The Oligarchy Is Our Undoing

Dear Friends,

It seems to me, when a system is doing the opposite of its intended function, it is time to examine that system with an eye to correcting it. The legal system for example. It is supposed to adjudicate disagreements, enforce law and by doing so, facilitate the smooth operation of the economy. Today the legal system in the US does the opposite. It has become an impossible hurdle for business, individuals and even government to get over. Instead of facilitating the smooth interactions between economic actors, the legal system gets in the way, by undermining the utility of contracts, ambulance chasing and using law as a weapon. There have been a few attempts at limiting the problems that rogue lawyers pose, like anti SLAP legislation in several states, but with limited effect.

Rather than helping individuals settle disagreements, justly, the legal system does just the opposite. Court costs exclude the poor from using them to settle disagreements. Which lands them in criminal court, when they resort to settling disagreements, personally. Since they have no other recourse. Because the legal system demands to be unjustly enriched one way or another. If the legal system was set up to find justice, not political favor, the political favor of the advocate would be irrelevant. That an expensive legal team can get a rich scumbag off, while an innocent poor man with a public defender is screwed, is proof enough of the legal system’s injustice. One thing you know is true, if a system set up to mete out justice, metes out injustice instead, it is running counter to its goal.

Businesses are choked by the legal system in the US today. So much so, they move industry offshore to escape the legal morass of the US. The legal fees of the permitting process alone, for a firm to break ground in an industry unfriendly state, can run to a billion, before you even touch the ground with a shovel. Then there are the regulations that are supposed to make workers safe… by insuring they don’t have jobs. Add to it the constant threat of a frivolous lawsuit over spilled coffee, and you have a business environment in the US that is as toxic to enterprise, as Venus’s surface is to human life. A well functioning legal system would facilitate business, not torture it, like sand fleas would a beagle puppy’s face as it’s tied down. Profitable for the sand fleas…. until the experiment ends.

Even government finds the legal system a barrier to building infrastructure. In Vermont, a road was proposed back in the 1970s, to facilitate commuter traffic to a large IBM plant in Essex VT, and around the Burlington corridor. The permitting process and resulting lawsuits took about 30 years. Once the lawsuits were put to bed, the contractors began work. A lawyer filed a motion to stop it and re-litigate the whole thing, a judge agreed, and the tens of millions of dollars spent on permitting, regulation, environmental testing, ground work and legal fees was flushed down the toilet, the road didn’t get built. IBM moved out, to be replaced with gangs, violence and trust funders. In this case, we see that the legal system harvested incalculable dollars from the process, like a plague spreading parasite.

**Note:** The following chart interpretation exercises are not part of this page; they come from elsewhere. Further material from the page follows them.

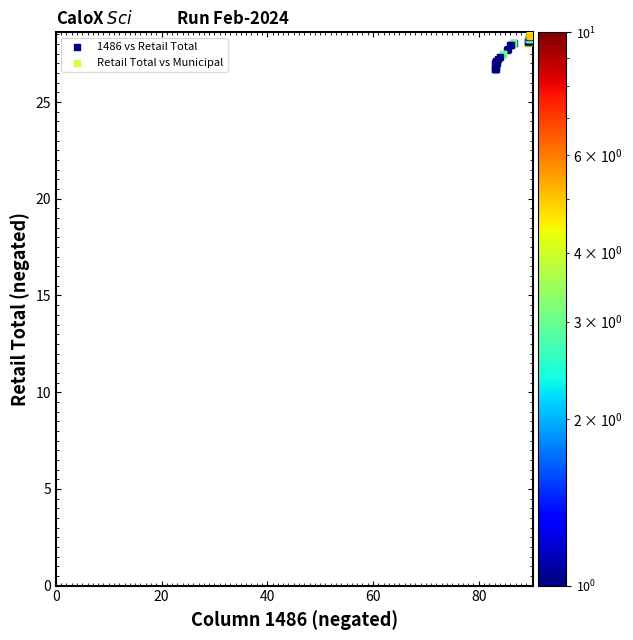

What are all the series names shown in the legend?

1486 vs Retail Total, Retail Total vs Municipal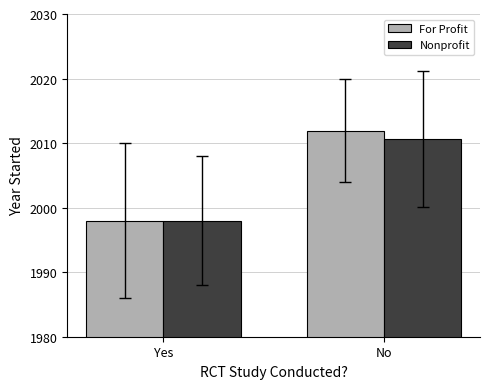

How many data points in Nonprofit are less than 2010?

1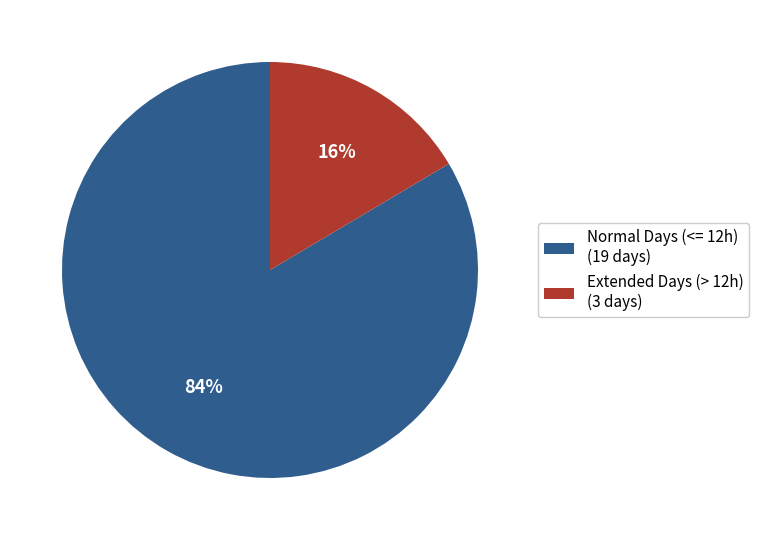

Between Normal Days (<= 12h) (19 days) and Extended Days (> 12h) (3 days), which is larger?

Normal Days (<= 12h) (19 days)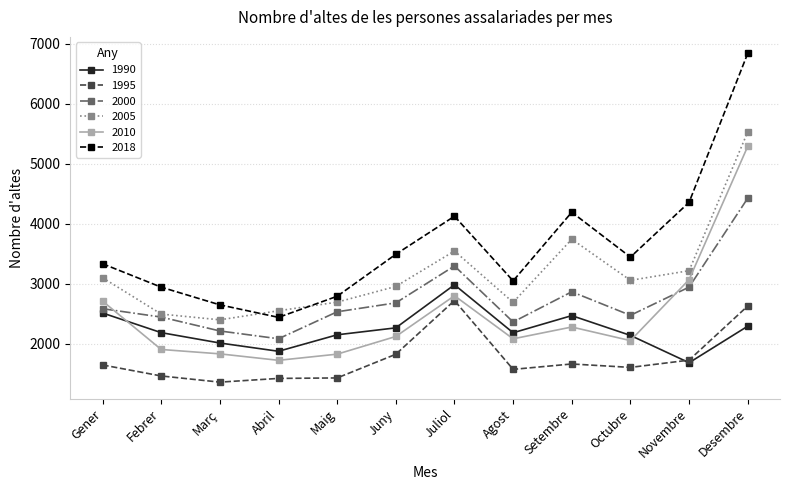

At which category does 2018 reach its first local valley?

Abril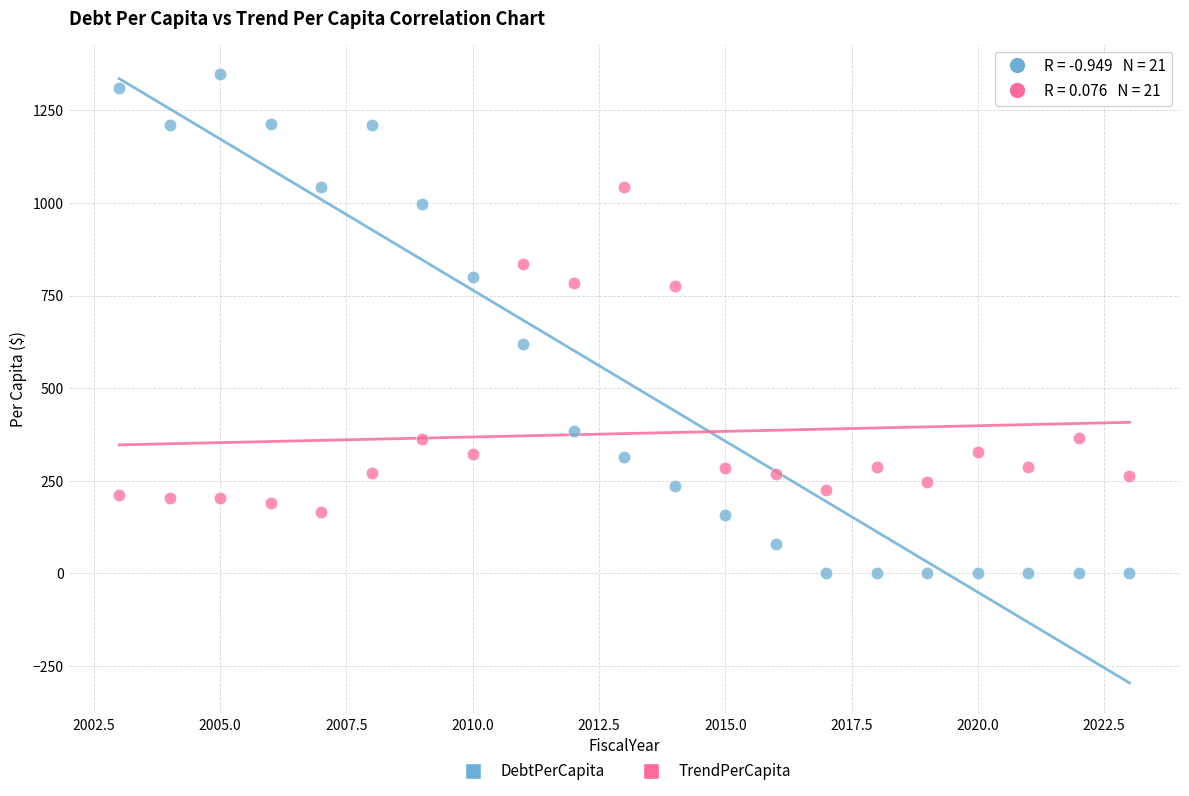

Which series contains the highest Y value?

DebtPerCapita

How many of the trillions the government is supposed to spend, on infrastructure, will be used to pay lawyers to hold it up? I bet the majority that is earmarked for infrastructure. Throwing a trillion dollars into the water will surely bring out every piranha in the river. Despite the Chinese Communist Party being an existential threat to the World, we send it all our money, because the legal system makes it impossible to run a business in the US. Since the legal system has made it more profitable for a firm to spend on political payola, than improving plant, efficiency or product. Meanwhile, the individual, unless rich, connected or favored, is ground in the wheels of injustice. When a system does the opposite of its intended function, but it worked before, the problem is… the elite in it are corrupt. Replace them.